J: Ooh, good point. I also think it differs from A Star is Born in the way it handles the old man's demise and the young woman's rise. A Star is Born is more melodramatic, what with Norman being no less destructive than he is beneficial and taking a more gruesome way out to atone for himself. Much as I like that film, its plot seems more a freakish aberration. Limelight casts the fall of the old and forgotten along with the rise of the exciting and new as more of a cyclical act. Chaplin resigns himself to fading away just as he eclipsed his forebears. As bitter as the film can be, it also accepts this fate with some grace, and even the one last show at the end is his way of going out on a high to leave the up-and-comers free to keep rising without him.
A: It's pretty much the main difference between a straight-up Hollywood monster melodrama and something by Chaplin. He really works to develop these characters and their points in the film to best remark upon that theme.

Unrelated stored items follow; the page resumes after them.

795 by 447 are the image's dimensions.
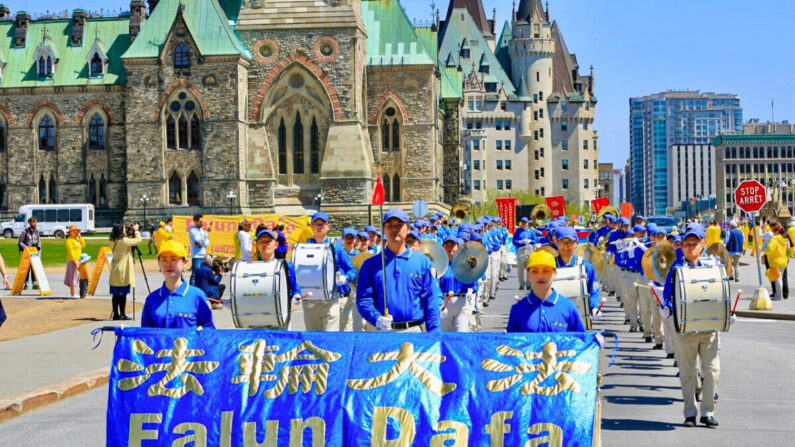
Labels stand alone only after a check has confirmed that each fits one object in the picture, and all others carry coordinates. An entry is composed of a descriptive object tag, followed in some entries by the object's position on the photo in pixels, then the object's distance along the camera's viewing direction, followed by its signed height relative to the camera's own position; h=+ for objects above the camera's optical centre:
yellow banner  39.25 -0.46
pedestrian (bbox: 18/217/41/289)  29.72 -0.43
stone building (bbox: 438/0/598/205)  134.50 +12.25
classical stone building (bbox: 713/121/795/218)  178.00 +8.13
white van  67.75 +0.14
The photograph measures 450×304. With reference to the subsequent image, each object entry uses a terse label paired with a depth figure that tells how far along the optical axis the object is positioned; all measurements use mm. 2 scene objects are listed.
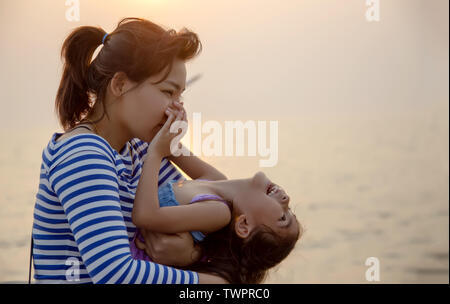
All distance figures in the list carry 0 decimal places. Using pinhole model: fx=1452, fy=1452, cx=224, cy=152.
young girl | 2411
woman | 2309
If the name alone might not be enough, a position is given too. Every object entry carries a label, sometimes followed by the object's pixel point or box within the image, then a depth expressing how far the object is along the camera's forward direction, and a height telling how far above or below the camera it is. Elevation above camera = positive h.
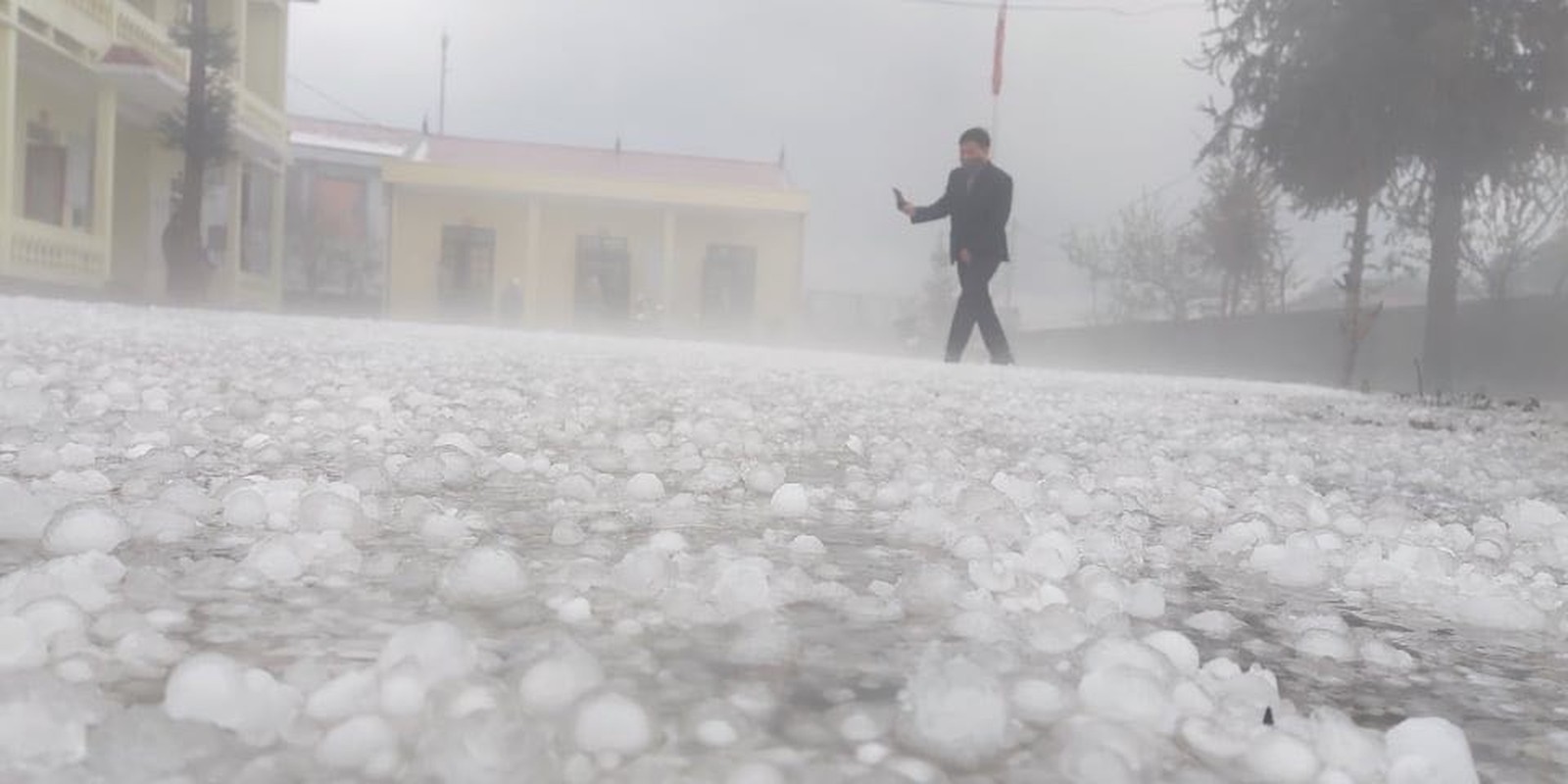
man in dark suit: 7.01 +0.70
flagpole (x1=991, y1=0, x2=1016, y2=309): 19.33 +4.58
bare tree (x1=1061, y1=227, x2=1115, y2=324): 32.28 +2.55
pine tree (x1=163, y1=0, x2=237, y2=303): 13.05 +1.85
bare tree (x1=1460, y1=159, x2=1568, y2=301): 12.21 +1.73
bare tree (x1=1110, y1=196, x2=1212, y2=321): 29.16 +2.18
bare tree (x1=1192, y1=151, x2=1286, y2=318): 20.30 +2.19
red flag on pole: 19.31 +4.97
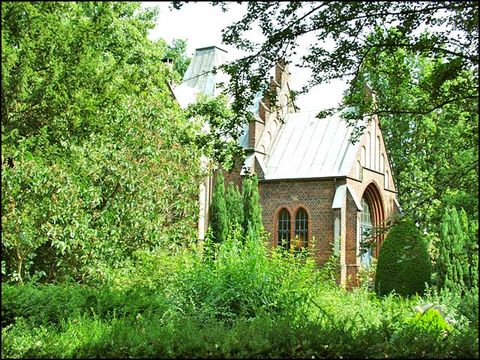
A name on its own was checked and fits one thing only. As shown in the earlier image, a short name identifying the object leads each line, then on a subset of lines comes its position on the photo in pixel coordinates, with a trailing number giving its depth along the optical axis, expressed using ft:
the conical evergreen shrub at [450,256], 53.82
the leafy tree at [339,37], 21.76
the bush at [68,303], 26.35
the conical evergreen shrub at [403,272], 54.44
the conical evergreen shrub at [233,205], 77.97
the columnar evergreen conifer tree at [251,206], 78.19
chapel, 81.30
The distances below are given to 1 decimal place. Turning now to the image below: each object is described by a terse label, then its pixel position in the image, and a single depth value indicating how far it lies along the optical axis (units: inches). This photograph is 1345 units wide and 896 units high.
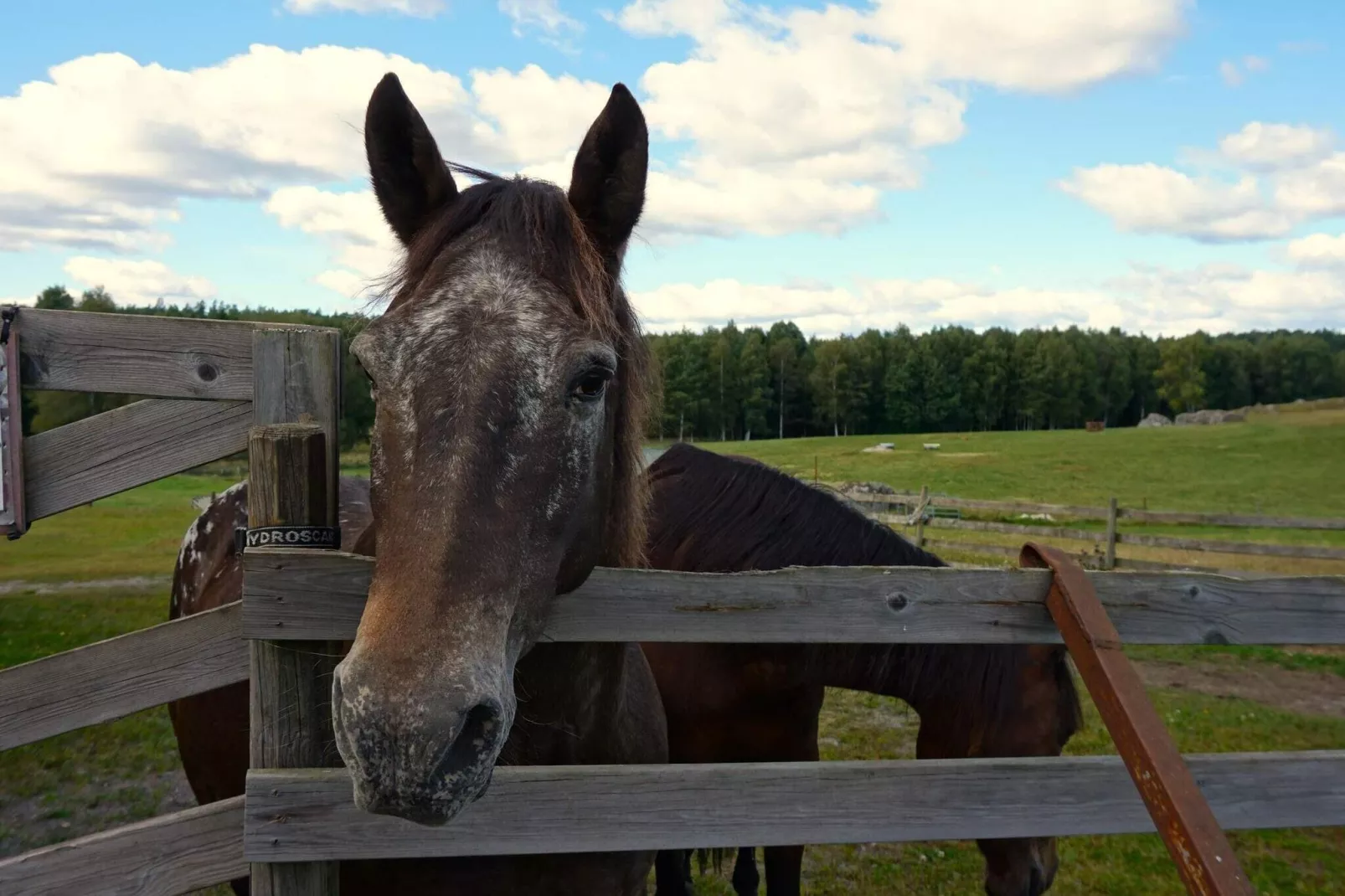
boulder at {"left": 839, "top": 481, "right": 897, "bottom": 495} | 1052.8
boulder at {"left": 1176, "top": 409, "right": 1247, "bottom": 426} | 2763.3
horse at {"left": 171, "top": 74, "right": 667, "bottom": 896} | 58.6
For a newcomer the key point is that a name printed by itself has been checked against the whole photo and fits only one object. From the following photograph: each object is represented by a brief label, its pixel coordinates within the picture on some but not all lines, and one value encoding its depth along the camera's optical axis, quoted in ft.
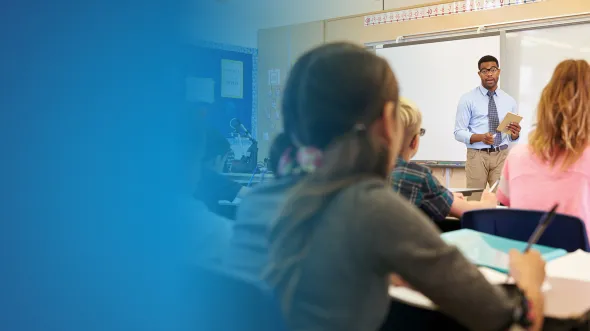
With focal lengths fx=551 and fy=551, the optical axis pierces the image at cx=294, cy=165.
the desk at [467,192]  9.98
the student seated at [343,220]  2.07
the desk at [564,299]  3.32
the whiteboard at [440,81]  16.98
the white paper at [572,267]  4.23
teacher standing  16.11
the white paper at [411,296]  3.47
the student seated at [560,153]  6.27
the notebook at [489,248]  3.93
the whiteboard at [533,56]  15.14
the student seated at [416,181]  5.19
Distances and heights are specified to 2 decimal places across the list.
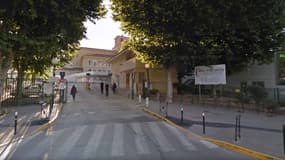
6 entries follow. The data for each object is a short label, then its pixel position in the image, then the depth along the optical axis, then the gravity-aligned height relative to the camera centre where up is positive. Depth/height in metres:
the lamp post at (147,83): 24.09 +0.37
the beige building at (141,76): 29.37 +1.29
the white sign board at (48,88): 18.09 -0.02
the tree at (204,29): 19.38 +4.54
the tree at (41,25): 15.65 +4.17
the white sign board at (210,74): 19.81 +0.97
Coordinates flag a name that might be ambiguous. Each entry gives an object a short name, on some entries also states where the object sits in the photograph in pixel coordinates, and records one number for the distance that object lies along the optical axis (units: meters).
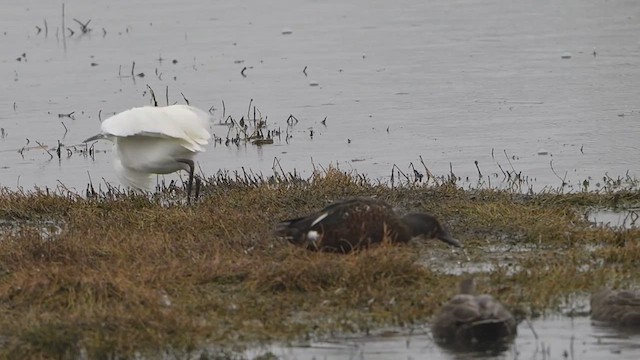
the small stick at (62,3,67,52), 42.46
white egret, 21.41
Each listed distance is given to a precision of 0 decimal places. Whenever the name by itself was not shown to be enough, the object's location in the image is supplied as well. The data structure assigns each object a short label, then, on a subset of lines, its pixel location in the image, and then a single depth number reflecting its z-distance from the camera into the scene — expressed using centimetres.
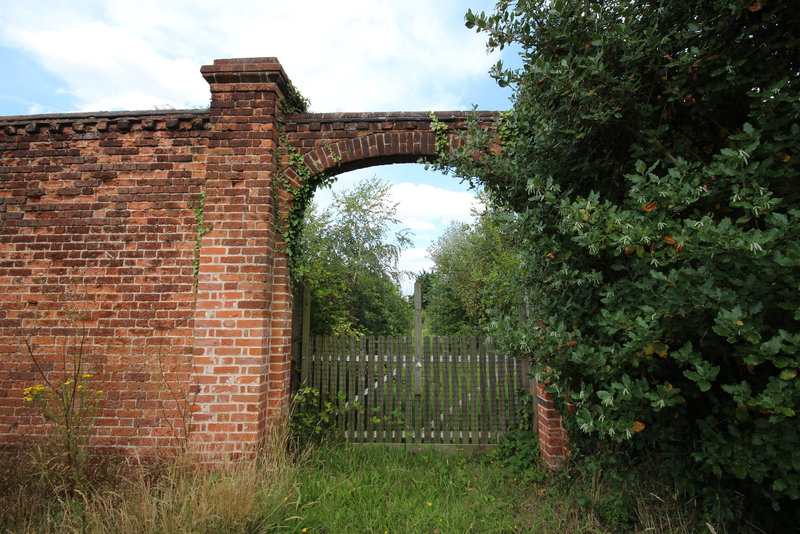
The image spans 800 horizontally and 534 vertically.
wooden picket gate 491
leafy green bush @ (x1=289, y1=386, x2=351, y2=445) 446
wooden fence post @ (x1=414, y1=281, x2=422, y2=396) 522
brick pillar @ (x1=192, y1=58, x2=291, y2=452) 382
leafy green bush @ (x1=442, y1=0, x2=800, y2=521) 181
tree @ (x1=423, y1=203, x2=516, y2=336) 1186
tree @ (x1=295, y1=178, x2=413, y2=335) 876
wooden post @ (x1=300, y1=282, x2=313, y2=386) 492
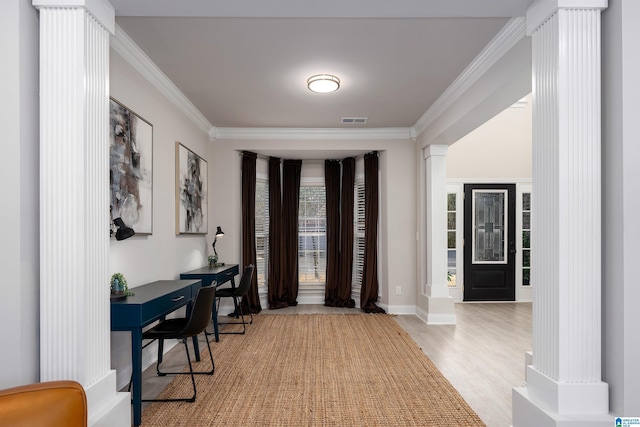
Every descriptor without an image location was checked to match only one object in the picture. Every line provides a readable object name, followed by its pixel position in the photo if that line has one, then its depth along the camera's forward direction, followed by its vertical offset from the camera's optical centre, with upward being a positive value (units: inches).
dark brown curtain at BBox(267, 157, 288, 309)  255.8 -16.7
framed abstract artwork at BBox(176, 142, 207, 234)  175.6 +11.6
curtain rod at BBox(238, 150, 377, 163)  252.7 +37.8
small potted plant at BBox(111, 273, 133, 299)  110.4 -19.3
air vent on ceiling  212.2 +51.6
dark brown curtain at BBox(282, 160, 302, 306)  260.6 -5.1
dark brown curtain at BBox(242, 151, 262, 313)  237.3 -4.1
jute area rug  104.4 -53.0
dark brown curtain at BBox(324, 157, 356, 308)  258.1 -10.3
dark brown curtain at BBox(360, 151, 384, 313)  245.6 -13.4
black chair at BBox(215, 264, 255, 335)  187.2 -34.5
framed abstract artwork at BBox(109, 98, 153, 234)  119.6 +15.7
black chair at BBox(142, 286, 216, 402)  115.0 -33.0
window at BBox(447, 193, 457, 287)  279.6 -16.5
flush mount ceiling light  153.8 +52.0
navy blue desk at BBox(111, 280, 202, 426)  101.2 -26.4
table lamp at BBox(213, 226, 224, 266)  209.3 -11.8
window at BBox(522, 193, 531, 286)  282.7 -17.4
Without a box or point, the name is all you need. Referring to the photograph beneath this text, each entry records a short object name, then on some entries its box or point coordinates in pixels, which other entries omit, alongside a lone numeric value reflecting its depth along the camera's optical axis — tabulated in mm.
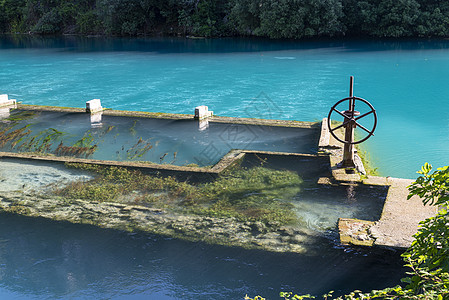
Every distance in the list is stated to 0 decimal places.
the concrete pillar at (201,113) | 13623
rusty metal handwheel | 8758
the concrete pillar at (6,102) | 15727
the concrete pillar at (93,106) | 14688
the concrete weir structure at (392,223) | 6512
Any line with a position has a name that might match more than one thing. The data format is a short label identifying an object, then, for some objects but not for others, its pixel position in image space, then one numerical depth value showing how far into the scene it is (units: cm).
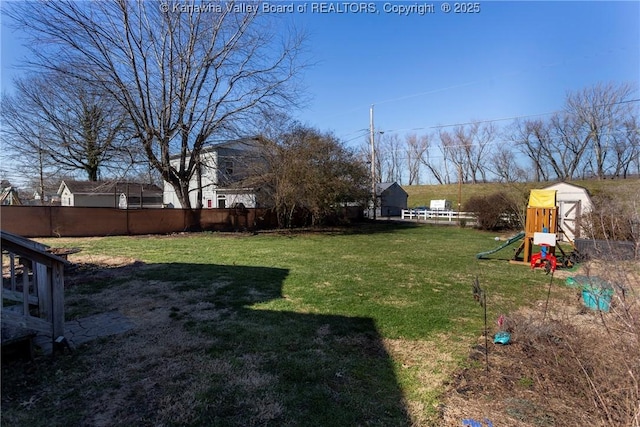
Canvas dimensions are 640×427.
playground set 838
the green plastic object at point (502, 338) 370
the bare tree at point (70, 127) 1502
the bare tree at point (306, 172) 1642
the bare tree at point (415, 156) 5653
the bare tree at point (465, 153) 4988
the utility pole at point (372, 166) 2155
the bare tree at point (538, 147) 4147
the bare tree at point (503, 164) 4053
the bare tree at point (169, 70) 1371
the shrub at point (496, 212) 1844
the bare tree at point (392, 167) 5816
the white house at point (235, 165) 1736
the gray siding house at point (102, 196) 3012
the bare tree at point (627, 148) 3008
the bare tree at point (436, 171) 5583
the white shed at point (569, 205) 1336
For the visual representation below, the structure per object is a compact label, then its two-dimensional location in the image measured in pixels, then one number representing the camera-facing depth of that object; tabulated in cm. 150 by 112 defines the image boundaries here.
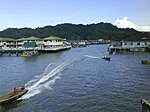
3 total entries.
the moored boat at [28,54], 4448
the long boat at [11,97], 1439
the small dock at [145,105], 1137
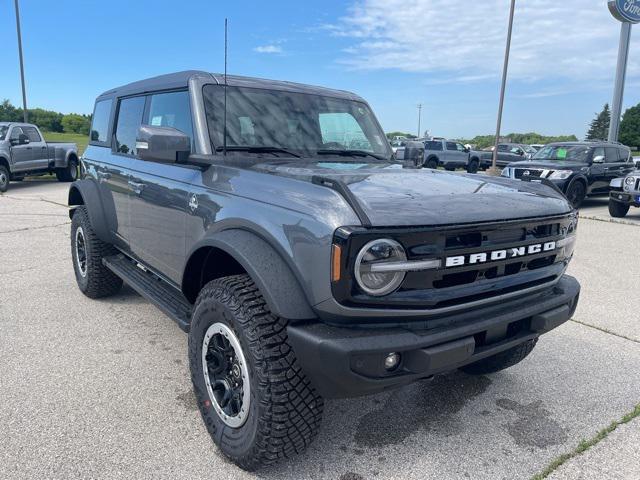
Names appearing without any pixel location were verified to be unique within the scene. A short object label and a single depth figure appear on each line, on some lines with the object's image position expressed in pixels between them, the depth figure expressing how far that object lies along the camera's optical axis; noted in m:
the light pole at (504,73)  21.20
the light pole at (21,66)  21.62
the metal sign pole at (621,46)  22.45
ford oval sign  22.45
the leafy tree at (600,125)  77.44
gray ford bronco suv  2.04
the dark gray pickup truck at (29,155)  14.44
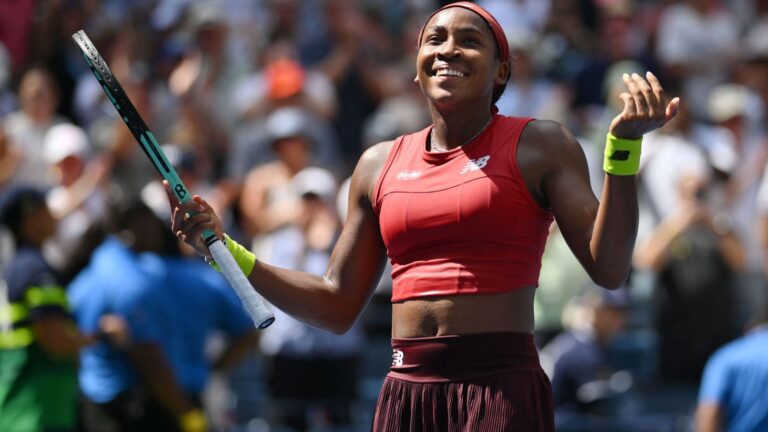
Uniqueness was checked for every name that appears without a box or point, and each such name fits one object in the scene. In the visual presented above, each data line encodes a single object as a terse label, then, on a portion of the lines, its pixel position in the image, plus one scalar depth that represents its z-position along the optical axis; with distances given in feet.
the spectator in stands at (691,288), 68.59
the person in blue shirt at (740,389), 50.44
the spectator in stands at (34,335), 53.36
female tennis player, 27.58
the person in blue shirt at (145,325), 56.80
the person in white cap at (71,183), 67.05
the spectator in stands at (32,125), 70.03
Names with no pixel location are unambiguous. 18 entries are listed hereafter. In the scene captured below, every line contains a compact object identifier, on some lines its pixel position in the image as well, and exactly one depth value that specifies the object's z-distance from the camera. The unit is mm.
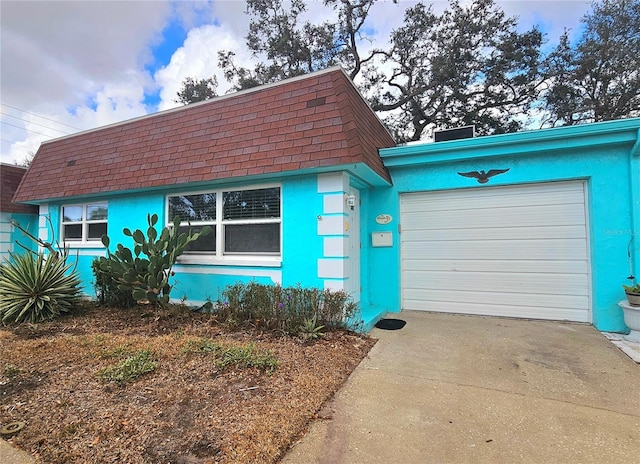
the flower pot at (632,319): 4392
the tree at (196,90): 15500
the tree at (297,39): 13531
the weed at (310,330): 4324
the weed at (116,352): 3793
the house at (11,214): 10055
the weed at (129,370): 3178
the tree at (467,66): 11961
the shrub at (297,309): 4625
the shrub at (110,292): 6430
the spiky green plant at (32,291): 5422
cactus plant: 5320
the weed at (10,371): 3297
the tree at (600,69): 10586
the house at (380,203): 5016
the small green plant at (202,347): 3887
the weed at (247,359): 3418
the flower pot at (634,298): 4434
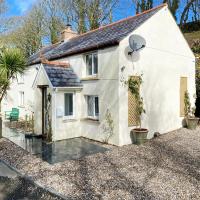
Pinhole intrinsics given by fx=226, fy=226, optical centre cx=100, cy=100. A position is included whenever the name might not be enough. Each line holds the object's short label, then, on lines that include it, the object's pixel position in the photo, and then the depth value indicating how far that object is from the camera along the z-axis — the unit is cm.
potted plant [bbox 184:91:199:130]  1563
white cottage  1202
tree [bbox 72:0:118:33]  3525
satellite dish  1155
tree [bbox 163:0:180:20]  3934
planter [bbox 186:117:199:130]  1561
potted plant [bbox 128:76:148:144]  1179
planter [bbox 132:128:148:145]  1174
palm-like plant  1191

J: And, naturally, I think that theme is best expressed in the finale, which is simultaneously the most optimistic and the most tragic part of the film. Calvero gets his last shot at adulation, but even setting aside the grim conclusion to his final bow, there's something final in the applause he receives. This isn't a rebirth, it's a wake. He just happens to be alive long enough to experience it.
And I admit I actually cried when I realized that his partner at the piano was Keaton. I knew it was him, given that I was aware of his cameo and this was the end of the film, but I didn't recognize him until this one shot of him looking helplessly at Calvero as their musical number goes uproariously off the rails. He looked so old and broken, even more hollowed out by changing times and scandalous relationships than Chaplin. And yet the two of them find these hidden reservoirs of physical prowess as they stumble and trip over their song, and I was reminded of how great they both were again. It's the comic high point of the film, but also one of the most emotionally and thematically complex sequences Chaplin ever shot. Even more so than the film's sad but graceful conclusion, this climax represents the last word on Chaplin's career.
A: Damn, that is a good place to stop. I certainly can't top it. Final thoughts?
J: Limelight isn't the best of Charlie Chaplin's films (for technical skill I think of The Gold Rush, for emotional resonance I side with his achingly poignant City Lights), but it may be the one that best encapsulates his career. It may be more bitter than sweet, but it emerges as sentimental a view of art as anything he did as the most beloved man in the world.
A: Agreed. And while bittersweet, I think it's still hopeful, in its way. It looks back on a great career and lets him die after a round of applause, rather than forgotten in a room. It shows a very interesting relationship between an artist and his art in that way.